A Alemanha sempre reportou número grande de casos de covid-19 e um número proporcionalmente pequeno de mortes. Por lá, a pandemia não sobrecarregou o sistema hospitalar, que chegou a emprestar respiradores a outros países e a receber pacientes dos vizinhos. Agora a Alemanha anunciou que vai abrir a economia aos poucos e parece ter certeza que não vai sofrer um segundo pico. Isso três dias após o pico de mortes no dia 16, quando houve 315 mortes. O pico de novos casos foi em 29 de março, com 6.294 novos casos.
Como um país pode ter segurança para começar a relaxar o distanciamento social e abrir a economia alguns dias após o pico de mortes?
O segredo é a adoção desde o início da crise de um sistema organizado de monitoramento da propagação do coronavírus capaz de guiar as ações de Angela Merkel. Hoje a Alemanha sabe a taxa de propagação do vírus a cada dia, monitora a imunidade de rebanho, e usa esses dados para aferir a eficiência e intensidade do distanciamento social de modo a não deixar que os hospitais fiquem sobrecarregados.
Isso é feito com programas de testagem muito bem organizados, cujo objetivo é fornecer informações ao governo. Com esse sistema, a Alemanha acredita que já tem controle suficiente da propagação do vírus para abrir a economia. Em 17 letras o plano da Alemanha é o seguinte: Manter R=1 até IR>80. Vale a pena entender.
R é uma medida da taxa de propagação do vírus na população. É o número de pessoas para as quais um infectado transmite o vírus antes de se curar. Por exemplo: quando R é igual a 2, um doente infecta duas outras pessoas e o vírus se espalha: um caso gera 2, que geram 4, que geram 8 e assim por diante. Se R é igual a 3, um caso gera 3, que geram 9, e o vírus se espalha rapidamente.
A Alemanha afirma que já atingiu R=1 com as medidas de contenção. Por lá um infectado só infecta uma outra pessoa. Nessa situação, o número de infectados no país não cresce, mas se mantém constante. Para cada pessoa que entra no hospital, uma sai, e a ocupação nos hospitais fica constante. Eles não aceitam R=1,1 pois calcularam que se isso ocorrer os hospitais vão encher em poucos meses. Em outras palavras, a Alemanha acredita que consegue medir continuamente R e controlar o distanciamento para manter R ao redor de 1. E acredita que as medidas de relaxamento que adota não vão fazer com que esse número aumente.
O segundo parâmetro que a Alemanha monitora continuamente é de imunidade de rebanho (IR). É uma medida da porcentagem dos habitantes que já foram infectados e provavelmente imunes ao vírus. Com R=1 a imunidade de rebanho vai crescer gradativamente. A Alemanha vai monitorar o IR frequentemente até chegar a 70% ou 80%, mantendo o R=1 nesse período. Quando esse valor for atingido, todas as medidas de distanciamento podem ser abandonadas. Não consegui descobrir quando esperam que isso ocorra.

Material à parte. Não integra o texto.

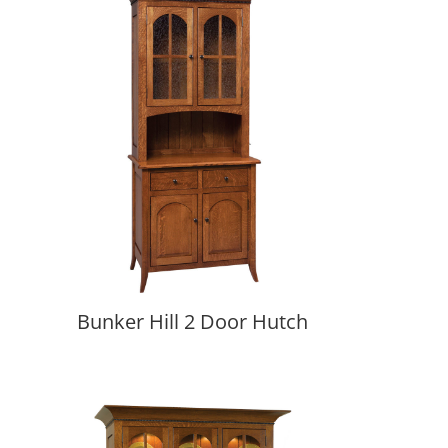
Bunker Hill 2 Door Hutch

Mas como a Alemanha consegue medir tão bem essas duas variáveis? Simples: com dois programas focados de teste. Para testar a imunidade de rebanho, o experimento é o mesmo que está sendo realizado no Brasil pelos pesquisadores de Pelotas e de São Paulo. Você escolhe ao acaso uma amostra da população que deseja investigar, colhe o sangue das pessoas, e verifica a presença de anticorpos. A fração das pessoas que tem os anticorpos representa a fração que já teve contato com o vírus. Isso é feito em todas as cidades com certa frequência para acompanhar o crescimento da imunidade da população à medida que as pessoas contraem o vírus e se curam.

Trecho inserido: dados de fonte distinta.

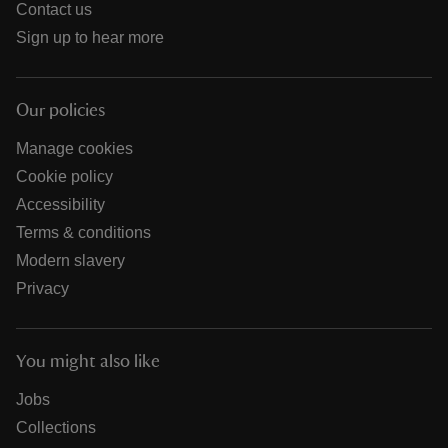
Contact us
Sign up to hear more
Our policies
Manage cookies
Cookie policy
Accessibility
Terms & conditions
Modern slavery
Privacy
You might also like
Jobs
Collections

A taxa de reprodução do vírus (R) é medida testando todas as pessoas que apresentam sinais da doença, mesmo casos mais leves. Se o critério de testagem for mantido constante e os testes forem feitos constantemente, é possível saber quantos casos surgem cada dia e quantos estão infectados a cada momento (esse número é derivado da mensuração da taxa de imunidade do rebanho). Com esses números, é possível calcular o R, a taxa de propagação. De posse da taxa de propagação, o governo regula as medidas de distanciamento social de modo que o R permaneça próximo de um.
É um resumo da receita alemã para lidar com o coronavírus nos próximos meses. É conceitualmente simples, mas difícil de ser implementada, pois exige um nível de organização, diríamos, germânico. Agora, se funcionar, o número de mortes vai continuar pequeno, todos os alemães vão ser tratados, os hospitais não serão sobrecarregados, e a Alemanha vai recuperar mais rápido sua economia. Que eu saiba existe uma embaixada da Alemanha no Brasil, por que não pedir ajuda?